Labour’s infamous ‘pink bus’ arrived in Yorkshire today, Harriet Harman in tow, to woo women voters ahead of the general election . Molly Lynch reports.
JUDGING BY the reaction of customers, the tables in this Morrisons cafe are rarely reserved. Today may perhaps even have presented a first.
But with a general election just weeks away, no one is safe from the politicians travelling the length and breadth of Britain in a bid to woo voters and score as many photo opportunities as possible.
Even the unassuming shoppers in the Rothwell area of Leeds, including one elderly lady who fails to spot the special sign. She has barely stirred the sugar into her mug of tea when she is shooed away.
“You can’t sit there - these seats are reserved,” a waitress tells her. Confused, she toddles off and does as she’s told.
The irony of this episode is that this is the table where Labour’s deputy leader Harriet Harman is to sit down and speak with the ‘real women’ of Yorkshire ahead of the election.
This big-name-politician-visiting-a-marginal-seat scenario is made slightly more exciting by Ms Harman’s chosen method of transport. The pink bus.
Ever since the launch of Labour’s Woman to Woman, a tour of the UK designed to engage women in the world of politics and promote the party’s first ever women’s manifesto, the colour of the vessel and campaign materials have been the subject of much discussion. Tory MP Angie Bray, among many others, called it ‘patronising’.

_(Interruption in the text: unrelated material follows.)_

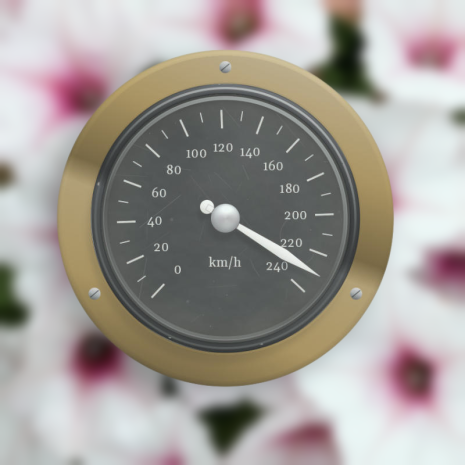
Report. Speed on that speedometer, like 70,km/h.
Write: 230,km/h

But to the group of supermarket staff and women assembled to grill Ms Harman, the colour of the bus is of little relevance. Typically feisty Yorkshirewomen Amanada Brown, 36, and Lyndsay Connor, 28, have much bigger fish to fry.
Both single mums struggling to make ends meet, they want to work more hours, earn a better income and gain promotions but they are trapped, they say, by the cost of getting someone to mind their young children outside of school hours.

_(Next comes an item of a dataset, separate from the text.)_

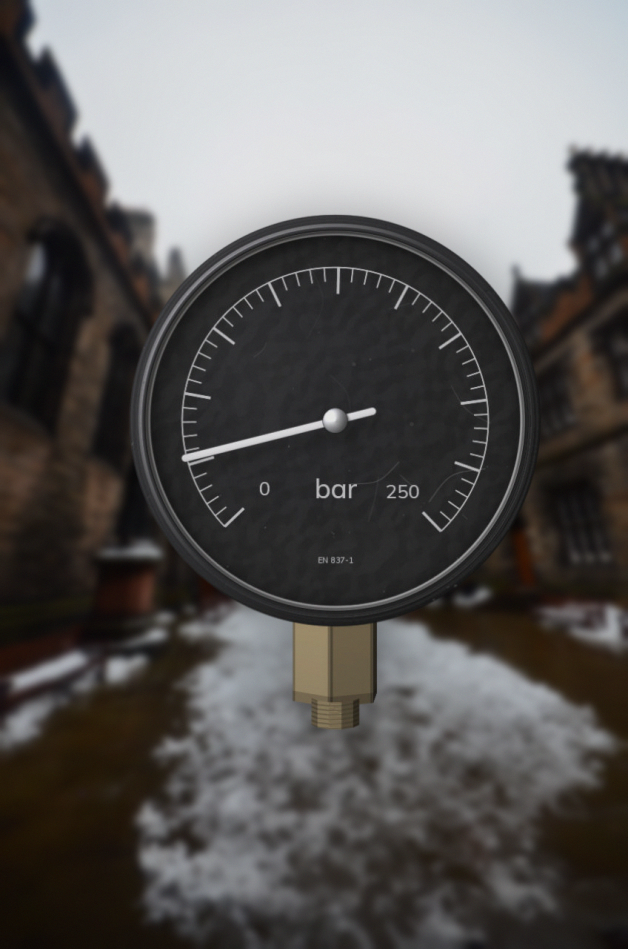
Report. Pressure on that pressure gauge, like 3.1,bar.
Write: 27.5,bar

I’ve been all around the UK speaking to hundreds of women and no one wants to talk about what colour the bus is.Harriet Harman
“The summer holidays are the worst,” Miss Connor tells Ms Harman, who sits opposite, nodding and taking notes.

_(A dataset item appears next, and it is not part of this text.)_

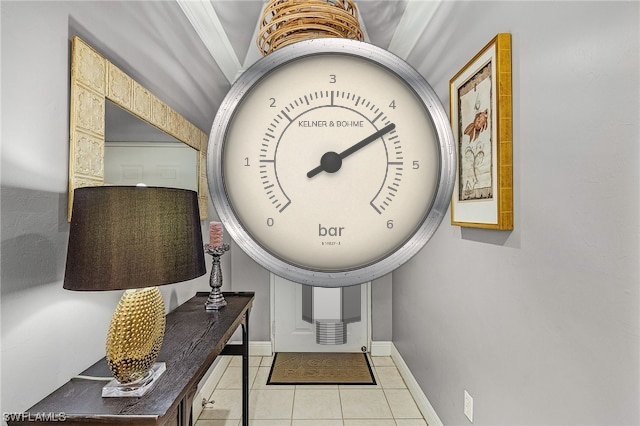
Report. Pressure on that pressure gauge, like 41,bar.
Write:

“My mum still works full-time but she uses her two days off to care for my son so I can go out to work. She doesn’t get a break.”
Ms Brown believes that earning the living wage, which would see her pay increase from £6.40 an hour to £7.85, would improve her life and the life of her two children.
She said: “I feel worse off every year. Everything goes up and your wages seem to go up less than everything else.”
According to Labour’s Veronica King, who is standing in Elmet and Rothwell, one in four people in the constituency earn the living wage. The national average is one in five.
Conveniently for this PR exercise, both these issues are covered in the women’s manifesto.
“We will give companies who pay the minimum wage rebate on their National Insurance,” said Ms Harman, “and every three and four year old would get 25 hours of free childcare a week to support working parents.”
Less clarity is afforded over what happens once children reach school age, which would really help women like Ms Brown and Miss Connor.
One thing for certain, however, is that the women of Yorkshire want their voices to be heard. All of the Rothwell group have strong views on what they want from the next Government - child care, the NHS and cost of living are high on their agenda.
“I’m not bothered what colour her bus is, I want a bit of cash to spare after bills,” one pipes up.
“I’ve been all around the UK speaking to hundreds of women and no one wants to talk about what colour the bus is,” Ms Harman told The Yorkshire Post.